Perikolesistit, safra kesesini kaplayan peritonda lokalize olan bir enflamasyondur. Semptomlar arasında sağ kaburgaların altındaki bölgede şiddetli bir ağrı sendromunun yanı sıra ağızda acı bir tat görünümü vardır.

Safra taşı hastalığı, safra kesesinde veya safra kanallarında çeşitli boyutlarda taş oluşumunun eşlik ettiği patolojik bir süreçtir. Hastalığa eşlik eder:

  • biliyer kolik;
  • etkilenen organın çıkıntısında şiddetli ağrı;
  • cilt ve mukoza zarlarının sarılığı.

Teşhis

Komplike kolesistit, laboratuvar-enstrümantal ve fiziksel muayeneleri birleştiren bir dizi teşhis önlemi gerektirir.
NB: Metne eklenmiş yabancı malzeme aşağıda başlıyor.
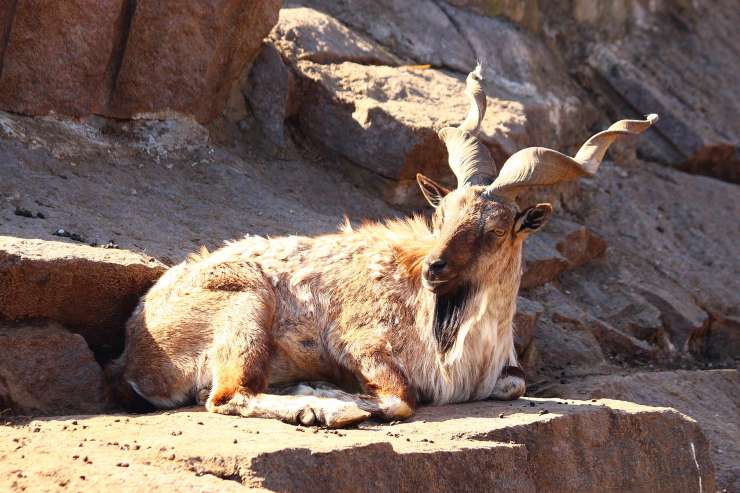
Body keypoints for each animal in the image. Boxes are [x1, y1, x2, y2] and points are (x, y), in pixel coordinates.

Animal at [108, 64, 652, 426]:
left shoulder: (506, 371)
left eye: (497, 229)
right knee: (227, 395)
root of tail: (136, 348)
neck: (456, 339)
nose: (435, 269)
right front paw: (333, 393)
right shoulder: (360, 341)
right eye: (440, 215)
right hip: (245, 306)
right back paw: (320, 407)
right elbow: (400, 398)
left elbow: (515, 384)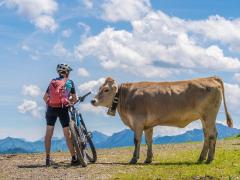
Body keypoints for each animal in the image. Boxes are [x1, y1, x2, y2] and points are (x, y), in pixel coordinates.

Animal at [91, 76, 233, 164]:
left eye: (106, 89)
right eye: (99, 88)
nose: (93, 100)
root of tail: (210, 78)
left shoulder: (137, 122)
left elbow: (136, 140)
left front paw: (134, 159)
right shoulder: (148, 125)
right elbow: (149, 140)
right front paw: (148, 159)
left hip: (209, 116)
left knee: (212, 135)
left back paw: (209, 159)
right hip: (204, 118)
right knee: (207, 135)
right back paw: (201, 157)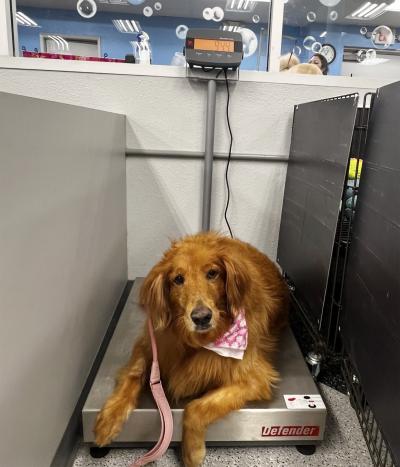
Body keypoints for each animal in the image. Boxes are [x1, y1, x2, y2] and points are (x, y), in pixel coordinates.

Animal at [95, 232, 290, 466]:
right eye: (178, 279)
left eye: (212, 273)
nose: (201, 317)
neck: (196, 341)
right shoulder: (151, 343)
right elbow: (134, 373)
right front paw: (110, 417)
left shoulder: (256, 378)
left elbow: (195, 407)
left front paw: (192, 451)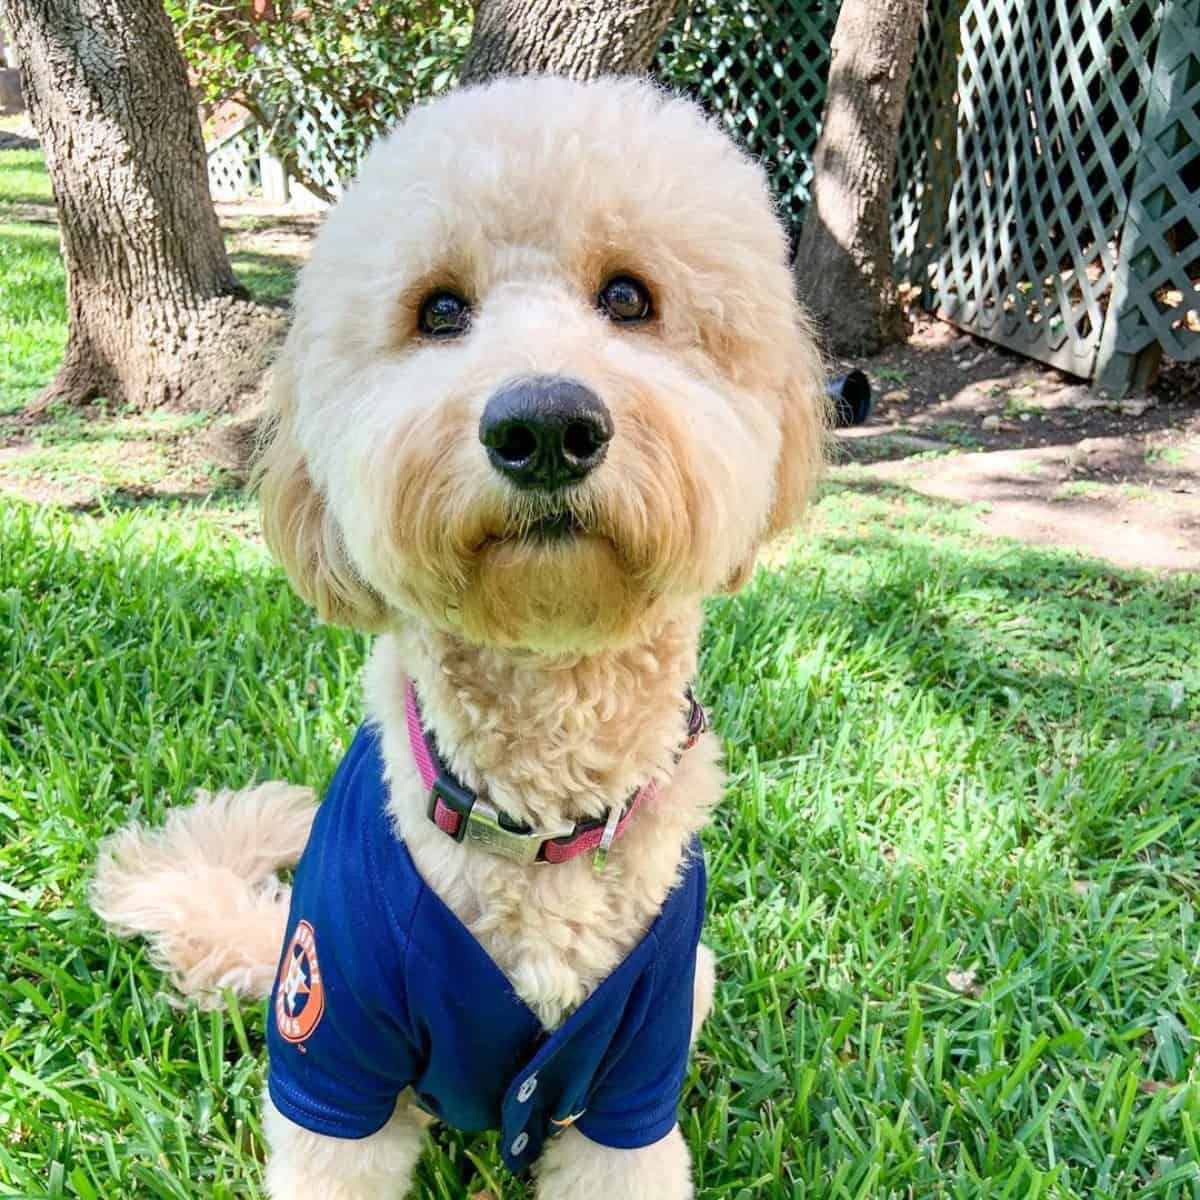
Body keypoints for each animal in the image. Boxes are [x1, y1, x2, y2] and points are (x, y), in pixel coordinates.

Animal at [91, 75, 825, 1200]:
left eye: (629, 298)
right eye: (439, 311)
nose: (544, 426)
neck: (534, 814)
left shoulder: (633, 1090)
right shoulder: (331, 1056)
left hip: (693, 980)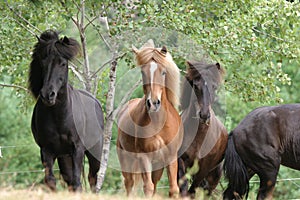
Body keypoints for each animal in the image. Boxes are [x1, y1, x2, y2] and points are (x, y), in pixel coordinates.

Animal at [29, 30, 104, 192]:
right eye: (43, 62)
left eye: (63, 63)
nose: (47, 95)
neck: (60, 117)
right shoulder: (47, 150)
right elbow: (51, 180)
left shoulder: (77, 149)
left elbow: (77, 182)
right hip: (64, 156)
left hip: (94, 153)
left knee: (92, 179)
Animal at [116, 39, 183, 198]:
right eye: (142, 72)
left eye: (163, 72)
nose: (153, 103)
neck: (158, 123)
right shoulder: (143, 157)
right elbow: (148, 187)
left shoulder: (170, 157)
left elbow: (173, 189)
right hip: (126, 159)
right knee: (129, 184)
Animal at [177, 61, 229, 197]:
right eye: (195, 86)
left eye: (214, 87)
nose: (204, 115)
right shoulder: (181, 161)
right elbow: (183, 188)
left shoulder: (204, 168)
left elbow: (192, 191)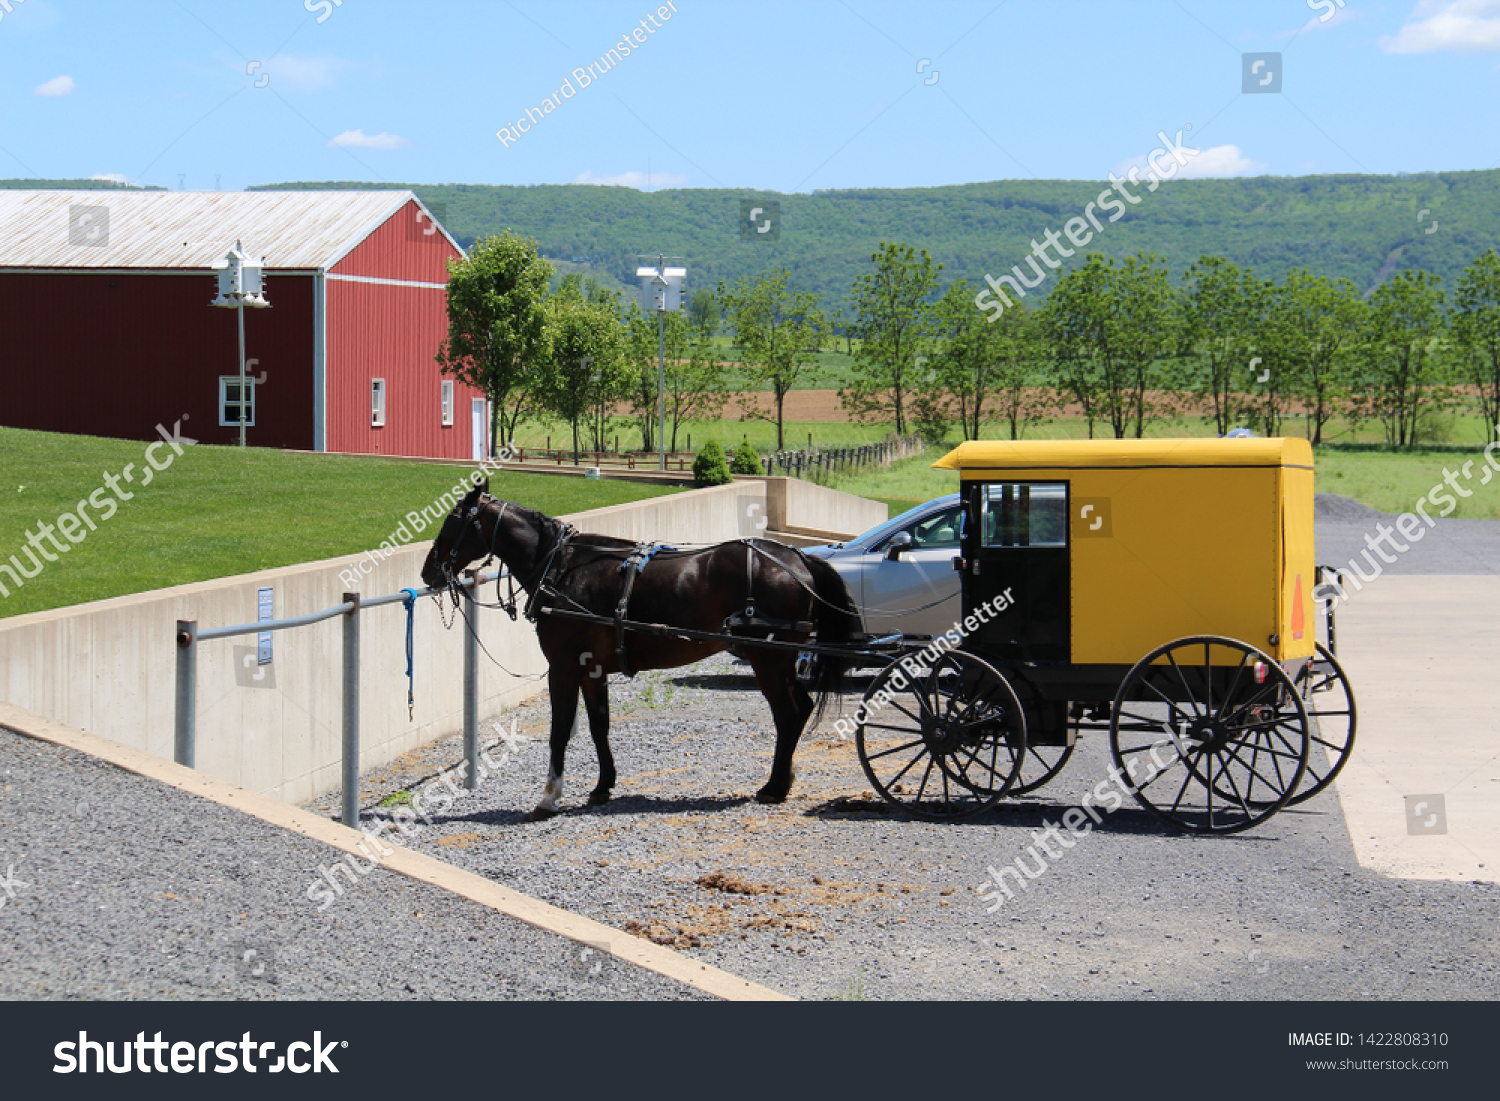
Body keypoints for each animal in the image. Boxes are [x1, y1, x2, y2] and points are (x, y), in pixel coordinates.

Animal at [420, 483, 858, 822]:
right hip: (780, 660)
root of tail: (796, 557)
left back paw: (774, 786)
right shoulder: (592, 669)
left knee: (787, 714)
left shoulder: (563, 668)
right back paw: (781, 781)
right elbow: (599, 726)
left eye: (452, 523)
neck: (563, 568)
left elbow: (559, 733)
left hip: (767, 658)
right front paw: (602, 786)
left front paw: (549, 798)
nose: (427, 571)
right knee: (800, 708)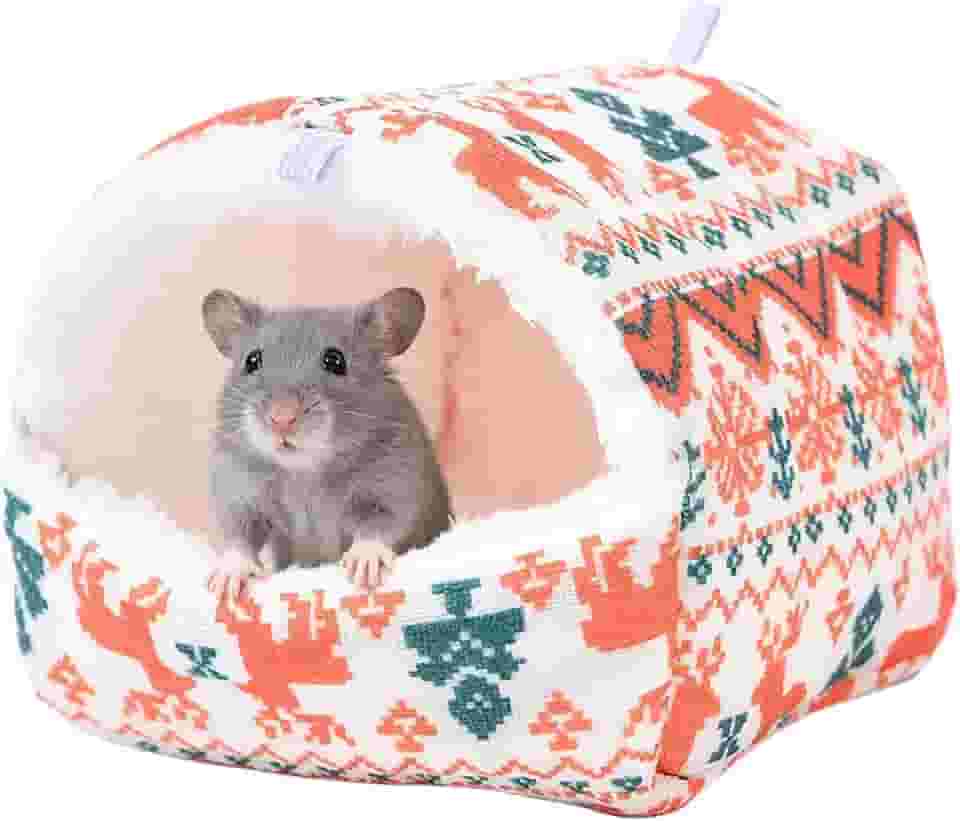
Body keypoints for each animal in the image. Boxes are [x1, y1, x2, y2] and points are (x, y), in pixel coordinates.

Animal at [202, 286, 452, 597]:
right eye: (252, 361)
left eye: (335, 360)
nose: (281, 419)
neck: (304, 470)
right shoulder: (238, 495)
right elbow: (238, 538)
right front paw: (226, 583)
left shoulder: (393, 493)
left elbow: (377, 528)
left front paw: (363, 570)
Komplikasyonları belirlemek için ana teşhis yöntemleri şunları içerir:

  • hastanın tıbbi öyküsünün ve yaşam anamnezinin incelenmesi;
  • mutlaka karın tüm yüzeyinin palpe edilmesini içermesi gereken kapsamlı bir muayene yapmak;
  • genel ve biyokimyasal kan testi;
  • genel idrar çalışması;
  • Ultrason ve radyografi;
  • CT ve MRI;
  • endoskopik teşhis prosedürleri ve bir biyopsi.

Bu, ilgili hekimin hastadaki belirli bir akut veya kronik kolesistit komplikasyonunun varlığını doğru bir şekilde belirlemesine ve ayrıca eksiksiz bir klinik tablo elde etmesine olanak tanır.